Es ist schon heftig, das das Entfernen von uns selbst das ist, was uns unser Leben lange suchen lässt mit dem Wunsch, zu unseren Wurzeln zurückzukehren.
Diese Suche ist gleichzeitig Gefährdung, aber auch Chance, dies bewusst tun zu können. Jemand, der nicht leidet, braucht nicht suchen. Jemand, der glücklich ist, braucht keine Meditation, so stand es vor ein paar Beiträgen hier. (Ich glaube, Osho soll etwas in die Richtung gesagt haben)
Wodurch erkennen wir, wenn nicht durch Fehler?

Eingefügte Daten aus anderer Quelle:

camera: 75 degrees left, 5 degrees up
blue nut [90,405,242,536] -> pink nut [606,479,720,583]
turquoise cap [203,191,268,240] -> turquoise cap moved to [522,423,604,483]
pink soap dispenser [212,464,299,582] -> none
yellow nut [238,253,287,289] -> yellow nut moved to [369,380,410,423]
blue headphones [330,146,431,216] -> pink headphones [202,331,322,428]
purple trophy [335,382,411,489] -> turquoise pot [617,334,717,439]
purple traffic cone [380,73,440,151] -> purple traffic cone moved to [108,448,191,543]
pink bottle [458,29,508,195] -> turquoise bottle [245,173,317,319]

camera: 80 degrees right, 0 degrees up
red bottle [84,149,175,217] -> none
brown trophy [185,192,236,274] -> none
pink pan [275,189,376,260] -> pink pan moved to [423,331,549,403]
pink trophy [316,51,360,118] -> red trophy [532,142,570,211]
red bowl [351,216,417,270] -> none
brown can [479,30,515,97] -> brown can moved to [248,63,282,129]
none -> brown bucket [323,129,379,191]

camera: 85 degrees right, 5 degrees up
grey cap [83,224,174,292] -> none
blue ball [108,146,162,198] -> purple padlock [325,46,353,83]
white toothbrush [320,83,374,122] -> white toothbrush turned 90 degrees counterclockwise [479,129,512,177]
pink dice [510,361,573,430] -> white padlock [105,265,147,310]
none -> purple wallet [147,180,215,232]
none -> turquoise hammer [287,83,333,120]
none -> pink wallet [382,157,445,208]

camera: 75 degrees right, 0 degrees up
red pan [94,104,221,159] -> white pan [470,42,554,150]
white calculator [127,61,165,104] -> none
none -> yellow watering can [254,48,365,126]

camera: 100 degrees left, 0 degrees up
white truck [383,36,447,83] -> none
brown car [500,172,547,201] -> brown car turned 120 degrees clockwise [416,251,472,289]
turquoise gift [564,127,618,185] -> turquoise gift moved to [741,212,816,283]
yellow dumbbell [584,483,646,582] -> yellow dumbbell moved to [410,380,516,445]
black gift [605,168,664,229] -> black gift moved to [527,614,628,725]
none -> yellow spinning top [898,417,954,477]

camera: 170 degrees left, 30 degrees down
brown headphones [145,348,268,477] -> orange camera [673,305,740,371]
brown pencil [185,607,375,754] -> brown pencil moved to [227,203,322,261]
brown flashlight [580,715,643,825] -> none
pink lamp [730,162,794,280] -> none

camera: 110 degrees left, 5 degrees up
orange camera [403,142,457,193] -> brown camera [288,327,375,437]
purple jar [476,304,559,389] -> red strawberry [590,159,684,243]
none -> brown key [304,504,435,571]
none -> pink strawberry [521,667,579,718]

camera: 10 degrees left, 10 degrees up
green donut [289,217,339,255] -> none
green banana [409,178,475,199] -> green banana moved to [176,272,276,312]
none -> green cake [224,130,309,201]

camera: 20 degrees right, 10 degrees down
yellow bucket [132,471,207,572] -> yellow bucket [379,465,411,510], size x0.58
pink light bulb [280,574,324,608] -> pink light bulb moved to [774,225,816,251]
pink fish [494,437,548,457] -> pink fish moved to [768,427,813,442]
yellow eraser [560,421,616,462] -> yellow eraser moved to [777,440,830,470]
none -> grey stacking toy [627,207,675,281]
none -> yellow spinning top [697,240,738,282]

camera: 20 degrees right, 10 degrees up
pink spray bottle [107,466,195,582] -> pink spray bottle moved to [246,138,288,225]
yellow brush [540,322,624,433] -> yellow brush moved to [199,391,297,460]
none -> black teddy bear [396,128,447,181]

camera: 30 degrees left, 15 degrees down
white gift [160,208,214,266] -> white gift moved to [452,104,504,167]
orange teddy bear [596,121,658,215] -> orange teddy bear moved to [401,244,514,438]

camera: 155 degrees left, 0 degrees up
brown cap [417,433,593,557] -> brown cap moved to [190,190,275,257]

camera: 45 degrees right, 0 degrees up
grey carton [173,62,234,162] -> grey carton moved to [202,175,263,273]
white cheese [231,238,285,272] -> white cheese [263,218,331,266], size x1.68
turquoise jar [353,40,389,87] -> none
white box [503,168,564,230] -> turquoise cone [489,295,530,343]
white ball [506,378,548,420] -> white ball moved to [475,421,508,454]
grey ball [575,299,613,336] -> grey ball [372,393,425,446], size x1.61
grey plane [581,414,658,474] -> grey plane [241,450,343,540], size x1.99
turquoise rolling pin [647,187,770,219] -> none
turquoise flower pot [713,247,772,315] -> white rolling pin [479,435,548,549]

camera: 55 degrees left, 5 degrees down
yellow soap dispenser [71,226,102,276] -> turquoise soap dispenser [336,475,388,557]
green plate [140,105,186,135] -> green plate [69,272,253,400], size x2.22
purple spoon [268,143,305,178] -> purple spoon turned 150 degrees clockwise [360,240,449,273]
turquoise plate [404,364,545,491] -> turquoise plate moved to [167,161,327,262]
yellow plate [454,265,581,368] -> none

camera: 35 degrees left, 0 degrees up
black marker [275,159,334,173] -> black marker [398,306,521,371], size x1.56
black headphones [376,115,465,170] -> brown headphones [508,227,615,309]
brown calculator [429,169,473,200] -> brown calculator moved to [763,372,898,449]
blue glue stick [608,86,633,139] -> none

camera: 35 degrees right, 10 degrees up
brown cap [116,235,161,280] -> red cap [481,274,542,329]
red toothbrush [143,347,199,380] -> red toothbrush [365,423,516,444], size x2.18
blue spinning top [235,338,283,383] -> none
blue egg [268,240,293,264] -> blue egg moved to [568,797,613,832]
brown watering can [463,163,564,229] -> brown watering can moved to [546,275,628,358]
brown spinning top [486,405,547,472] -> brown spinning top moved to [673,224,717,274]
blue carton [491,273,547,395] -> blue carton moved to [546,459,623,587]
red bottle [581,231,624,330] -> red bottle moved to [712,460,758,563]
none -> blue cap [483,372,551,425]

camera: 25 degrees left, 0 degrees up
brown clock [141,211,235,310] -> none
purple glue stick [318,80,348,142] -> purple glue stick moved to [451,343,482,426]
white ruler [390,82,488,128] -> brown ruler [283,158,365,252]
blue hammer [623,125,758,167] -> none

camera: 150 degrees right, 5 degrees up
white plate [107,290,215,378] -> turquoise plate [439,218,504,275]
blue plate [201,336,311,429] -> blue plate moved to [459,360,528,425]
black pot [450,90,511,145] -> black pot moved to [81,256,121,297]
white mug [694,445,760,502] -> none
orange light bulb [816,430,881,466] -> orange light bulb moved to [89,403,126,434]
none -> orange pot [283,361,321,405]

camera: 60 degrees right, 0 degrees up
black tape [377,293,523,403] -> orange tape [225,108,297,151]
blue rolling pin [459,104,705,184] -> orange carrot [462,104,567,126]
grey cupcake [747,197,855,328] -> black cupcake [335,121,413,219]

So hat die zivilisatorische Entwicklung zu Mangelzuständen geführt, die u.a. der Grund sind, sich im Erwachsenenalter nach Eltern zu sehnen, aber dadurch erst sind wir in der Lage, unser eigentliches Wesen zu erforschen auf den unterschiedlichsten Gebieten und auch bewusst zu erkennen.
Wir werden nicht mehr zu den unbewussten paradiesischen Zuständen zurückkehren können. Aber wir können uns in die Lage versetzen, diese bewusst zu kreieren, in dem wir uns selbst besser kennenlernen und unsere Bedürfnisse nicht verleugnenen, sondern annehmen.